AMD uses them too, so there must be a reason... is it because they're afraid of improper installation breaking them? That's on the user.

The weight of the desktop heatsinks? Small changes to latch design should suffice. Or you can have a metal spacer around the chip with the die exposed, kinda like GPUs do.

I've replaced many laptop chips and even ran some on desktops with no issues.

5 comments

> is it because they're afraid of improper installation breaking them?

Yes. This was an issue back in the Athlon Thunderbird days.

"It's on the user" doesn't work as an argument when all of your large desktop/server OEMs notice a large uptick in failure rate post-assembly.

Looking back it seems so barbaric.

I remember how they briefly tried those black foam sticker pads in the corners of the substrate before acquiescing and using the IHS.

At some point they realized they could do better than a heatsink mounting system that involved trying to balance a heavy metal object on a small pedestal while trying to hook a tensioned spring to a clip you couldn't see by exerting tremendous downward force with a flathead screwdriver. I guess those motherboard return rates finally got to them.

I always wondered why that mounting mechanism even existed.

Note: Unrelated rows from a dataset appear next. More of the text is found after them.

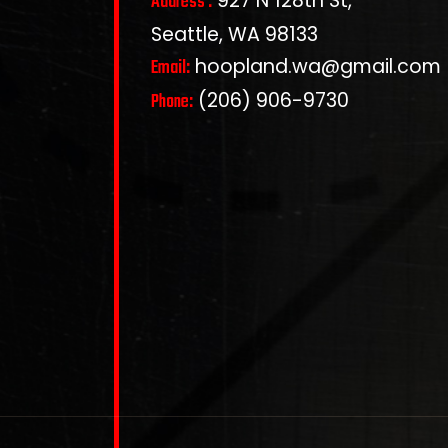
927 N 128th St,
Address :
Seattle, WA 98133
hoopland.wa@gmail.com
Email:
(206) 906-9730
Phone: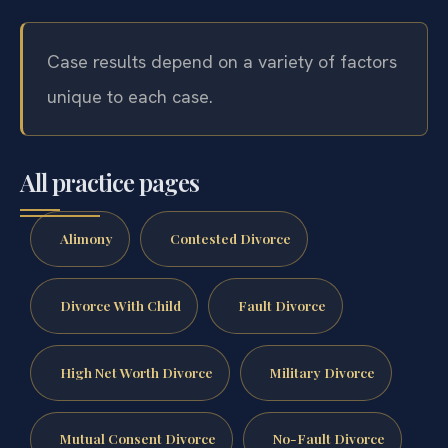
Case results depend on a variety of factors
unique to each case.
All practice pages
Alimony
Contested Divorce
Divorce With Child
Fault Divorce
High Net Worth Divorce
Military Divorce
Mutual Consent Divorce
No-Fault Divorce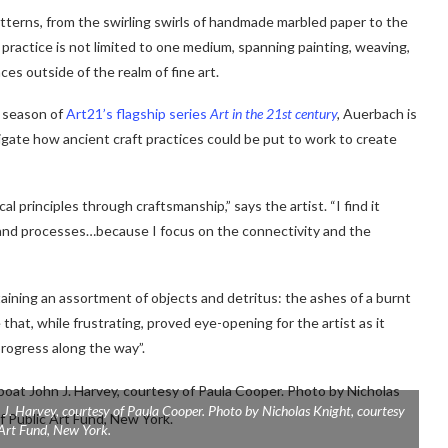
atterns, from the swirling swirls of handmade marbled paper to the
ractice is not limited to one medium, spanning painting, weaving,
es outside of the realm of fine art.
w season of
Art21’s flagship series
Art in the 21st century
,
Auerbach is
igate how ancient craft practices could be put to work to create
l principles through craftsmanship,” says the artist. “I find it
 and processes…because I focus on the connectivity and the
taining an assortment of objects and detritus: the ashes of a burnt
 that, while frustrating, proved eye-opening for the artist as it
rogress along the way”.
 J. Harvey
, courtesy of Paula Cooper. Photo by Nicholas Knight, courtesy
 Art Fund, New York.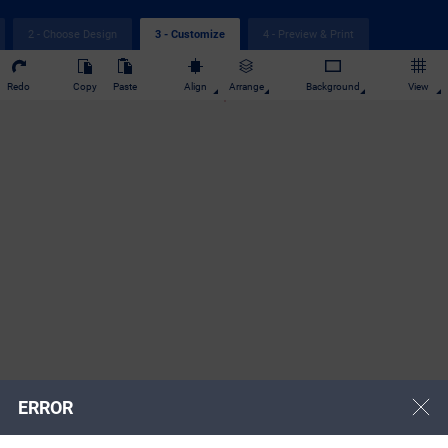
2 - Choose Design
4 - Preview & Print
3 - Customize
Redo
Copy
Paste
Align
Arrange
Background
View
ERROR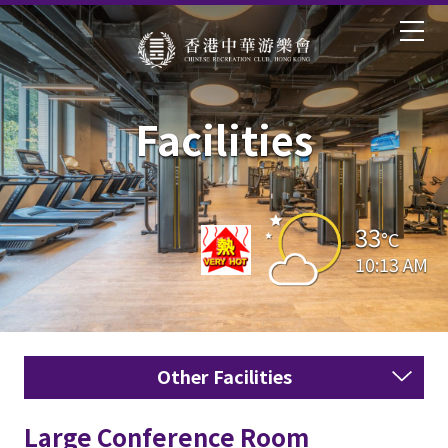
Facilities
33
°C
10:13 AM
Other Facilities
Large Conference Room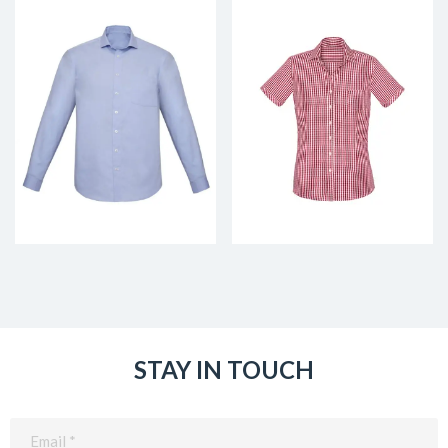
STAY IN TOUCH
Email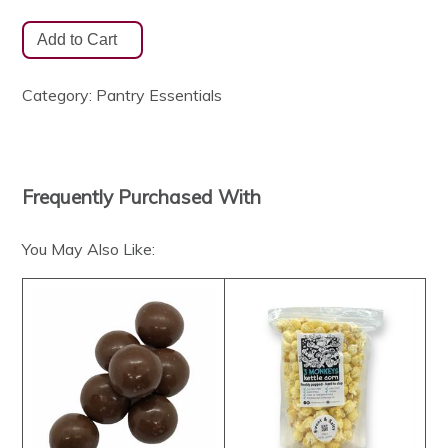
Category:
Pantry Essentials
Frequently Purchased With
You May Also Like: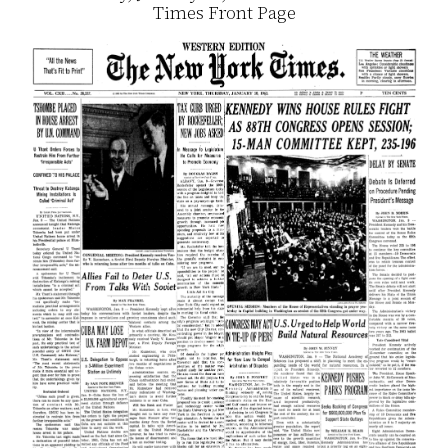
Times Front Page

Would've thought it would get scrapped on the drawing board but maybe no one in the design pipeline ever put a screwdriver through their motherboard.
It was probably all part of Intel's strategy to sell more chips. It's hard to repair a gouged motherboard and not worth the time to recover the chips soldered into it. After the introduction of the IHS and new cooling solutions the motherboard market became unprofitable, that's why Intel had to exit it. /s
Only as barbaric as the ~50dB, 4krpm tiny fans on enthusiast coolers in those days.
I don't know if there's any truth to this, but I heard that there were also issues that could arise more easily with electrically conductive thermal paste and that there was essentially fraud going on where lower end SKUs were being passed off as higher end units. That being said, that seems like something that would only affect the consumer used market.
> Cost saving would've been to get rid of the IHS entirely.

The IHS itself is a cost saving measure.

When Intel and AMD first introduced flip chips, they didn't have the IHS and the heatsink was balanced on top while you tensioned a spring. If you rocked the heatsink in any direction you would (not could) crush an edge or corner of the chip and likely kill the CPU.

The IHS protected the chip and reduced the failure/return rate.

> Cost saving would've been to get rid of the IHS entirely. Their mobile chips work fine without them, I don't really understand why they're a thing for desktop processors.

Because there's a huge difference between running 5watts sustained through something the size of your fingernail, and 100 watts sustained. That heat has to go somewhere and there's 20x more of it on a desktop part, as it requires way more integrated cooling to not immediately thermally throttle.

The IHS is needed to prevent the die from, hence RMA.